ところで,「薬剤」は,家庭用常備薬ばかりでなく,医療機関においても大量に用いられ,その場合,名称のみにおいて特定されて取り扱われるのが一般的であり,その名称において取り違えが生ずる(甲第7号証)等,識別機能上,称呼の果たす役割が大きく,称呼において商品の混同を生じやすい取引の実情が認められるところである。

したがって,「薬剤」のかかる取引の実情等を考慮すれば,語頭音「リ」と「イ」の違い,第2音「ナ」と「マ」の違いを考慮してもなお,本件商標の称呼「リナベック」と引用商標の称呼「イマベック」とは,これらを一連に称呼した場合,その語感,語調が近似し,聴き誤るおそれがあるものというを相当とする。

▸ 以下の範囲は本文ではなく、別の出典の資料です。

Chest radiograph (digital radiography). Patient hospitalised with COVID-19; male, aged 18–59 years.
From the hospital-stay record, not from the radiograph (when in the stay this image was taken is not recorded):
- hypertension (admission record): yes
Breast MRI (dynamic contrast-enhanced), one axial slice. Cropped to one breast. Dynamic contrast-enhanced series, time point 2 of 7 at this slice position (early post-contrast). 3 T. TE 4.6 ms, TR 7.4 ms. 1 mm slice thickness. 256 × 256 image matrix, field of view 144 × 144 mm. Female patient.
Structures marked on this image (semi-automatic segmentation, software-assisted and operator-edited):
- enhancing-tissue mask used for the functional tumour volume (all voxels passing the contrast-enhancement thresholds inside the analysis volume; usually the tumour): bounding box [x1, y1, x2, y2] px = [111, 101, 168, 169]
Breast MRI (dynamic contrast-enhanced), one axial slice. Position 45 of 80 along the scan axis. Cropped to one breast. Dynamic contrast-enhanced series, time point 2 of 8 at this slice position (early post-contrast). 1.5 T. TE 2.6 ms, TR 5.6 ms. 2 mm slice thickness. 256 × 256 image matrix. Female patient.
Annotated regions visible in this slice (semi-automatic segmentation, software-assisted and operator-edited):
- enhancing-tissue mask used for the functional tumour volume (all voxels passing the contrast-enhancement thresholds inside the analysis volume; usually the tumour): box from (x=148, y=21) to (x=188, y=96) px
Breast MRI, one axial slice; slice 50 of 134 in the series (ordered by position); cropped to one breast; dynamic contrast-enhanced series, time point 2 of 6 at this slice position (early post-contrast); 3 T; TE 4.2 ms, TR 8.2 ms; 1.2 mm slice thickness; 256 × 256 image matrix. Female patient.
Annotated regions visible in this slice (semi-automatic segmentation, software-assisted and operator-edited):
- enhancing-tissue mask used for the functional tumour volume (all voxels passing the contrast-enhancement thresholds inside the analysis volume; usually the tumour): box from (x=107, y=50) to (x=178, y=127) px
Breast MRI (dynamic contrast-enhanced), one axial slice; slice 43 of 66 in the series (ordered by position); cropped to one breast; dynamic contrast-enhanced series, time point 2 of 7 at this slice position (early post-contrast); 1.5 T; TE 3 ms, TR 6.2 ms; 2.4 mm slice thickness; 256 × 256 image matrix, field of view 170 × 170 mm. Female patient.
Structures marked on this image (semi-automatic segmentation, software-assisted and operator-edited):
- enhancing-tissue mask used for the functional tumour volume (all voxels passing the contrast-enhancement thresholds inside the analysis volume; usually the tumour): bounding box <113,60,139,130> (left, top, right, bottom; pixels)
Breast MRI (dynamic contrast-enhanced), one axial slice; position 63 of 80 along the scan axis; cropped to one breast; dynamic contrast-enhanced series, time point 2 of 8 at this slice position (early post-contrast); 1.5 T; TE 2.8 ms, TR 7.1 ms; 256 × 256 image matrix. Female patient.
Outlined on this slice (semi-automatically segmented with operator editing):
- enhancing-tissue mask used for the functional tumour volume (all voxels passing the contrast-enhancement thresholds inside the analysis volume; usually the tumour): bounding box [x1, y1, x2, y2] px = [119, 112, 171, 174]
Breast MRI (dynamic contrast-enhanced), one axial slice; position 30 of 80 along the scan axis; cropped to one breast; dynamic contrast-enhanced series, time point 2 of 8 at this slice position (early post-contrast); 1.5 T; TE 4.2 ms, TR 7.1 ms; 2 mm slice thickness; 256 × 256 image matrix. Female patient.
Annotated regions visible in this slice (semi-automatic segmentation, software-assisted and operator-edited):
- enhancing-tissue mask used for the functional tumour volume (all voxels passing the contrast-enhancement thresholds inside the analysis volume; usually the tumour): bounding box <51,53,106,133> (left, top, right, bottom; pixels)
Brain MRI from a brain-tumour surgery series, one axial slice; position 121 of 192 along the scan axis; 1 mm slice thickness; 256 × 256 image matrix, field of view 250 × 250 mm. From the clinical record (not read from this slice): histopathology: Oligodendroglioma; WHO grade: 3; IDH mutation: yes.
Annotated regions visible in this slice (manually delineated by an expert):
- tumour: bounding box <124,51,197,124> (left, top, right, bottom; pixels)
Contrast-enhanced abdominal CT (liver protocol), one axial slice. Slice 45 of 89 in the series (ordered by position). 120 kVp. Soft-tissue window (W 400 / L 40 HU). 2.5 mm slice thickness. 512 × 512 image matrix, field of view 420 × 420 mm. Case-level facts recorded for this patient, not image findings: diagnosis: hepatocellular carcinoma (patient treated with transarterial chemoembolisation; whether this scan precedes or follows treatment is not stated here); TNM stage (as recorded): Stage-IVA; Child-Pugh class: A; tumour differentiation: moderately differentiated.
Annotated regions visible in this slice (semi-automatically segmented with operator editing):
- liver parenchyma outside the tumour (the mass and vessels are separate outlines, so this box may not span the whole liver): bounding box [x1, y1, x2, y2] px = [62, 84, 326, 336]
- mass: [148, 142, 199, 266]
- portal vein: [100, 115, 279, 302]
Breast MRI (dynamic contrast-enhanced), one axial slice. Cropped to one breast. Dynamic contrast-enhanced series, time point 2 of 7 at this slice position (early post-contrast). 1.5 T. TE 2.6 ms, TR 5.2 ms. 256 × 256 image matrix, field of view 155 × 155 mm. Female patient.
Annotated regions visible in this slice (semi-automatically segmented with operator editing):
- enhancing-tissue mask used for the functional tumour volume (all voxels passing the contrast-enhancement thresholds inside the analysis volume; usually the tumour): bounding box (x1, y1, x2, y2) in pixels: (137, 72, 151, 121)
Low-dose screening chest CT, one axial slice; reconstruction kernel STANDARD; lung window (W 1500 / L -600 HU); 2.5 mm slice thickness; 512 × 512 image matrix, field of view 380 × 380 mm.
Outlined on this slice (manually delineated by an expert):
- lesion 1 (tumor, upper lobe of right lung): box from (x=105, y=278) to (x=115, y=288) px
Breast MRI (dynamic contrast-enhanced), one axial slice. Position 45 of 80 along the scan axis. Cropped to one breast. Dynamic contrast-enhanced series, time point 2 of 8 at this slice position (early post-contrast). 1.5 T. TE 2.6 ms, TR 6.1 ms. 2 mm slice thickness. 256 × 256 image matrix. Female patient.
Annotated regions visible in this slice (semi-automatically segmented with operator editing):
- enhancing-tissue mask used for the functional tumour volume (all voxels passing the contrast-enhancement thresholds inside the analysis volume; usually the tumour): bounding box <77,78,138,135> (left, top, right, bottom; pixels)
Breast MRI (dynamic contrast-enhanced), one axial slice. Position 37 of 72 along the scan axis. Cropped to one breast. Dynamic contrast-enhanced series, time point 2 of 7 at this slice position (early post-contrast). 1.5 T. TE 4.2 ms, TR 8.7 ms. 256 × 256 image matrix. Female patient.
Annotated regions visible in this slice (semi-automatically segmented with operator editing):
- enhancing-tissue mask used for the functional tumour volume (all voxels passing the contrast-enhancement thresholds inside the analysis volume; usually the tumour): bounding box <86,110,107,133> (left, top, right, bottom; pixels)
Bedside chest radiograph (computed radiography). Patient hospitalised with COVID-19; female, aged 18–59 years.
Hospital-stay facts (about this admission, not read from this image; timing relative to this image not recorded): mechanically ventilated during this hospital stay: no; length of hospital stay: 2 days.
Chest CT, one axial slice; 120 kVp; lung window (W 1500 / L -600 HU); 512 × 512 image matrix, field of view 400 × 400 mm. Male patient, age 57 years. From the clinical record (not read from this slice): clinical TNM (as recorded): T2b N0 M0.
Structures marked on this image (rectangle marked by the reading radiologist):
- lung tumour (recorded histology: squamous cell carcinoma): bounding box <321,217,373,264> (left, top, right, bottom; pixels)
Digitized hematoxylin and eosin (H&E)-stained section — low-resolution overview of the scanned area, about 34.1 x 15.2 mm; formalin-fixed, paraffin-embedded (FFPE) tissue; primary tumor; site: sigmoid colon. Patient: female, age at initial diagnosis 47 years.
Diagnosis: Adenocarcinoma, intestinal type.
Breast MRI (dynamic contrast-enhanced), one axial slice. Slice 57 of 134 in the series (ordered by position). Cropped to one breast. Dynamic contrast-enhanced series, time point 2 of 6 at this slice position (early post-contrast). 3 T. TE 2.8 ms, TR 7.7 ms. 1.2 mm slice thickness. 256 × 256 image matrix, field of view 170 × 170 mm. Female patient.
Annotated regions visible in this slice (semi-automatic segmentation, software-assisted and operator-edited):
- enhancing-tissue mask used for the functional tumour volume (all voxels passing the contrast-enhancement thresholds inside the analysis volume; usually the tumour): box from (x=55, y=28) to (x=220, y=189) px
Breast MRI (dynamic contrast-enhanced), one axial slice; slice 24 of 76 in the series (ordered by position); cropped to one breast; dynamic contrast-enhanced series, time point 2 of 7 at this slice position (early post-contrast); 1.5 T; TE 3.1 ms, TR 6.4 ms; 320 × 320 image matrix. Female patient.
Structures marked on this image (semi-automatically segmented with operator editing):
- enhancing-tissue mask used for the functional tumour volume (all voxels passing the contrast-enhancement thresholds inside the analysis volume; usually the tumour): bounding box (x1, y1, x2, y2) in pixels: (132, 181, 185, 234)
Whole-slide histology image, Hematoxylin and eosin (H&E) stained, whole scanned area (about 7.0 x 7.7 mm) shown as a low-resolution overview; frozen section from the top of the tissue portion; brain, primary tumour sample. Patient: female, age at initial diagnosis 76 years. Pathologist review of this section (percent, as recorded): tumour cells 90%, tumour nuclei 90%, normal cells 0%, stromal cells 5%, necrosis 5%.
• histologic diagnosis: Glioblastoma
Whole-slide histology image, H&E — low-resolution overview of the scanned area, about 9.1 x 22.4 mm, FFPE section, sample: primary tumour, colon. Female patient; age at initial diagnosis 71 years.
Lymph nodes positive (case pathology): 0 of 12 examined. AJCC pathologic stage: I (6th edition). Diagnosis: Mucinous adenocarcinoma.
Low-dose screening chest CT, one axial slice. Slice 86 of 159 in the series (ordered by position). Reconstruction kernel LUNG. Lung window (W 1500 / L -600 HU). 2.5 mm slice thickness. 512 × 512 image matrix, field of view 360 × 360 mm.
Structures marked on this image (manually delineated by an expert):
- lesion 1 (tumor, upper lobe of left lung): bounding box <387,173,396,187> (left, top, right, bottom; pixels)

してみれば,本願商標と引用商標とは,外観において相違し,観念において比較すべきところがないとしても,その称呼において,相紛れるおそれのある,全体として類似する商標であるといわざるを得ない。

したがって,本件商標は,その指定商品中の「薬剤」について,商標法第4条第1項第11号に違反して登録されたものであるから,同法第46条第1項の規定により,その登録を無効とすべきである。

よって,結論のとおり審決する。